For those of you who have hung in here this long, I apologize for too much information. But I did so for a couple of reasons.
First, most of you who comment (and with whom I've established warm friendships despite the miles between us) do indeed live far away. But through sharing our stories over time, I have found a great network of support and encouragement. We cheer each other's successes, whether they relate to family or career, art challenges or sports achievement. And we bolster one another when we are down -- when we are sick, stressed, under too many pressures from work or school or illness or family issues or all of the above.
I need that support right now.
Also, I know from my stats that a lot of people who visit the Gypsy don't comment. I wish they would! They may be colleagues or family members or old friends who see the post link on FB. Still, you can be part of that support system and I need you, too.
Until I am set up with a treatment plan, I don't quite know what is in store for me. I'll find that out very soon. I have a lot of questions for the docs and more pop into my head every day. I will always wonder if they could have tested me for this sooner (and why they didn't) and where it came from in the first place. Those are things I don't know that they can answer.
I have to let that go and focus on the road ahead, not the one behind. There are lots more that they can and those are the ones I must focus on.
I talk a good game but that doesn't mean that I'm pretty darned scared, at times a bit emotional and I'm certainly not unaware of the life changes that this could bring. I do a lot of things and I love them all. I love working with community groups, going to art classes, savoring my friendships at book club and wine group and those things matter to me. As I have anticipated retirement, I've thought of things I'm excited to do -- travel, write, meet new people, make art, go beachcombing, take cooking classes, hang at the lake, get a new job or pick up part time or freelance work.
I know I may be able to do some of those things. I'm not quite sure at this point what is really possible, at least for awhile.
What I am holding in my heart right now is the example of so many people I love who have faced something I suspect is far scarier and more life threatening than this. The women in my world who have had cancer, breast, brain, bone. The men who have had prostate and other cancers. Our own Greg and others in Rick's family with thyroid cancer. Cousins who deal with ongoing pain or have experienced major surgeries. The friends who deal every day with chronic disease. And so many others who just deal with "it." Whatever "it" is.
I have role models in my mind -- some of you are among them; strong human beings who have looked physical and emotional challenges in the face and said, "You don't get me yet."

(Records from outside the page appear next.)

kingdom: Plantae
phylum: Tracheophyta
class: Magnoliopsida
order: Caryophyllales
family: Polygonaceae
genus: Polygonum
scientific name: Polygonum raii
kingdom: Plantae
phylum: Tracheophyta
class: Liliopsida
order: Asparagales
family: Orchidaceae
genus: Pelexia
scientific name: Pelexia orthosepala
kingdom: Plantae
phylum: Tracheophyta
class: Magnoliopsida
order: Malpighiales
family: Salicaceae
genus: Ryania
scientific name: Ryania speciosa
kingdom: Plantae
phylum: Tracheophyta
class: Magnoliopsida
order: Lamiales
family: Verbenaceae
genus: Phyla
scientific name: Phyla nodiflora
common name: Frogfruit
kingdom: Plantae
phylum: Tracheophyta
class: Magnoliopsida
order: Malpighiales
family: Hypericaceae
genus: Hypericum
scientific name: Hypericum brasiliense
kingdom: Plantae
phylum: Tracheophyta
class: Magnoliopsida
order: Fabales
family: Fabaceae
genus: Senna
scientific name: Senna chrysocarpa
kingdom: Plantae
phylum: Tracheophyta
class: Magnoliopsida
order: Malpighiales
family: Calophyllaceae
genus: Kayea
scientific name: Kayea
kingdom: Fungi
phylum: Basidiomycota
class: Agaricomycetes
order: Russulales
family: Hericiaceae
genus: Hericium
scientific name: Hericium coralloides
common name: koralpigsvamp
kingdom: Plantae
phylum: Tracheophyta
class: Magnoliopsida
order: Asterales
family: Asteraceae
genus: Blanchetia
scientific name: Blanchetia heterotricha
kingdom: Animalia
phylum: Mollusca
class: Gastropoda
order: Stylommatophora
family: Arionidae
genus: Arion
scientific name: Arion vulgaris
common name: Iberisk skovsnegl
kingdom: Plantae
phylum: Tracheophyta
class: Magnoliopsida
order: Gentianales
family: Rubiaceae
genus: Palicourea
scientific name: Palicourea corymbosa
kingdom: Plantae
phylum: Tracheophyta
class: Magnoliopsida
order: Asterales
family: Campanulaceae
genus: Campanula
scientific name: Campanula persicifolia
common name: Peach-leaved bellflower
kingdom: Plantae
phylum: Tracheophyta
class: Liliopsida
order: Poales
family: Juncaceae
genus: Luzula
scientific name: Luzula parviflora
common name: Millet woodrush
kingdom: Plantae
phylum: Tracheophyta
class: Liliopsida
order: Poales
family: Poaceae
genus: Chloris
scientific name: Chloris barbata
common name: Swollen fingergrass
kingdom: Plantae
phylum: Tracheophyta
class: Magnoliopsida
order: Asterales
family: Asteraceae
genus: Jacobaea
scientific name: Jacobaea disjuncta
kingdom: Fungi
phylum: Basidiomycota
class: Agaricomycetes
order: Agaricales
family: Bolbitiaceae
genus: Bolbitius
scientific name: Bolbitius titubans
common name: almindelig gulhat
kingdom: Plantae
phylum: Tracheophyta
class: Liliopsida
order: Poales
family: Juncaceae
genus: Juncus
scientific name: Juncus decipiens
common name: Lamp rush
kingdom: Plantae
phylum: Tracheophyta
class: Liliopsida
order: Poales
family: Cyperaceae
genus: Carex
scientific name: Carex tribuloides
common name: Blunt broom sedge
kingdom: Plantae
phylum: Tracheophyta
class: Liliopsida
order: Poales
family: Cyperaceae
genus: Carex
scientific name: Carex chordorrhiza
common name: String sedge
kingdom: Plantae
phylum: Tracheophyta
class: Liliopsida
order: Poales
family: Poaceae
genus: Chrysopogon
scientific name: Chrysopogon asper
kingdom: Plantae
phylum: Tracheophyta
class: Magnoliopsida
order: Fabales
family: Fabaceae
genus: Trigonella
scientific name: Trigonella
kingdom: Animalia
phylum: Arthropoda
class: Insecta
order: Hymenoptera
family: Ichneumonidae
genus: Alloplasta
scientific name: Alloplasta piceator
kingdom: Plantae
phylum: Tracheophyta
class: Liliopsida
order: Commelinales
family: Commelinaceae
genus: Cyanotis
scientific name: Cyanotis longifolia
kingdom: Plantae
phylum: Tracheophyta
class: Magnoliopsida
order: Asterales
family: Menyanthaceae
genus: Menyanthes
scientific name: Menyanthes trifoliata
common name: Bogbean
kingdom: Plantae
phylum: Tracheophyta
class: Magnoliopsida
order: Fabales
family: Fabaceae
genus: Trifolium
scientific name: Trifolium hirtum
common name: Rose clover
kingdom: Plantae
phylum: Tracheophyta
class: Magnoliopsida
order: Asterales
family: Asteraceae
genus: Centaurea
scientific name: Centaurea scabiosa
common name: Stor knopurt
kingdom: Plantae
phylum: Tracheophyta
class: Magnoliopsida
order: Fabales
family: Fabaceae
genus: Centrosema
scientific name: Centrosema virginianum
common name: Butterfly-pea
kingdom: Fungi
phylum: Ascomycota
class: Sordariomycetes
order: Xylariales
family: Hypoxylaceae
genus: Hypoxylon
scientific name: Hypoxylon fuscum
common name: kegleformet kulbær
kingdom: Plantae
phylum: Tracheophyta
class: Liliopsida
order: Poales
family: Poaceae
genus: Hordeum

I didn't go through all the labs and appointments to get to this point and say, "Well, thanks for looking into it, but that sounds a little yucky, so I think I'll take a pass."
I'm in it to win it.
Thanks for being there.
(And I promise that The Marmelade Gypsy won't be a daily journal of progress or back step. I'll keep you posted, of course. But it will be what it has always been -- a little bit of art, a little bit of life, a little bit of photography, a little bit of travel, a little bit of the joys, a little bit of the challenges. Join me for the ride.)